“Il potere è ancora maschile, fin quando le donne saranno gregarie di capi corrente e non si decideranno ad essere in prima fila, ad essere loro a rivendicare e a chiedere la leadership, non si supereranno questi problemi, perché purtroppo il potere ha le sue regole”. Così l’altra sera in Tv, Rosy Bindi intervistata da Gramellini.
Ma se il potere è precluso alle donne, giacché è in mano agli uomini e questi non vogliono condividerlo con loro, come fanno le donne a rivendicare posti di potere? Si troveranno sempre in condizioni di svantaggio. Le “quote rose”, però, che sono un rimedio a questo squilibrio, sono guardate male da molte donne.
Una signora sul blog de L’espresso, curato da Stefania Rossini, in un commento scrive: “Le quote rosa… Come le quote degli invalidi civili che un’azienda deve assumere per legge?

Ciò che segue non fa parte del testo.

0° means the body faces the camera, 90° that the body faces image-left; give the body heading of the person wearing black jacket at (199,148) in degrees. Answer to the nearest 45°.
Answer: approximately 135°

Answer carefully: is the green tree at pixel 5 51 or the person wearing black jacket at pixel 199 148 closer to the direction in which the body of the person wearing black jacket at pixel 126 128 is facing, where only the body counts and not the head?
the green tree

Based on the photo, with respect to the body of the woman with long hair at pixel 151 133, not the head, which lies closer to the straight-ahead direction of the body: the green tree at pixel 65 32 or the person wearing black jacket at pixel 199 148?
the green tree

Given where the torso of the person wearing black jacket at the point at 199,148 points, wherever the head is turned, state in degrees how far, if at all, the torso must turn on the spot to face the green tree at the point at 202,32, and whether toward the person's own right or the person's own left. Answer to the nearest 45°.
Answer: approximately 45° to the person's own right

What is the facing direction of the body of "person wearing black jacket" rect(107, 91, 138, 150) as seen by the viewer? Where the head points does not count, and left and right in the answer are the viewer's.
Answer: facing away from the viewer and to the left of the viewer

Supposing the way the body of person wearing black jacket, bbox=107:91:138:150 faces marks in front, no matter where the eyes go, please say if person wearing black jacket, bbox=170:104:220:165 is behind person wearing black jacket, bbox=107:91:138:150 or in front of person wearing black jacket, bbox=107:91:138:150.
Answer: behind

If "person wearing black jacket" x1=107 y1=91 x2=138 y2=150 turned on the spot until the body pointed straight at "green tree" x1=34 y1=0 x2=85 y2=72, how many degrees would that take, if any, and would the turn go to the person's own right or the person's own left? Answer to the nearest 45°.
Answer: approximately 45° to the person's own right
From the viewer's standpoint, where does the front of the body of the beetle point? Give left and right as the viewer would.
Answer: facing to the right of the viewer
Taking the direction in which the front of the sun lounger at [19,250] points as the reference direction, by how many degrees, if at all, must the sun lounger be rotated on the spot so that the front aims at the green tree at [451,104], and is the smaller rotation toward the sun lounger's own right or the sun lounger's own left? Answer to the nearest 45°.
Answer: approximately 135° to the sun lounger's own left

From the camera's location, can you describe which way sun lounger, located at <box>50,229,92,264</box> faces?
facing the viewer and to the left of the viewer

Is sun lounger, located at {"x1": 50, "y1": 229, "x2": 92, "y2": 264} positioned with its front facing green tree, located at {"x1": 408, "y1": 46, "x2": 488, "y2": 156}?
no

Ma io mi auguro che le donne si ribellino a questo modo di essere trattate e di non sentire mai più parlare di “quote rosa”.
Sbaglierò, ma il mio punto di vista è del tutto diverso. Incidenti, malattie o altro hanno tolto qualcosa agli invalidi civili. La legge in qualche modo glielo restituisce, mira a compensare lo svantaggio.
Le “quote rosa” restituiscono in qualche modo alle donne ciò che gli uomini hanno loro tolto da secoli. Mirano a compensare lo svantaggio. Le quote rosa rendono giustizia alle donne, e le donne si sentono in imbarazzo. Non è buffo? Non vogliono giustizia. La competizione deve avvenire ad armi pari. Gli uomini nella competizione con le donne sono muniti di guantoni (il potere), la legge obbliga a dare i guantoni anche alle donne. Mi sembra giustissimo.
Si pensi a che cosa avviene nella Chiesa. Il potere è talmente saldo e solo in mano a gli uomini, da rendere impossibile ad una donna di diventare prete, vescovo, papa. Nella Chiesa il potere alle donne è precluso del tutto.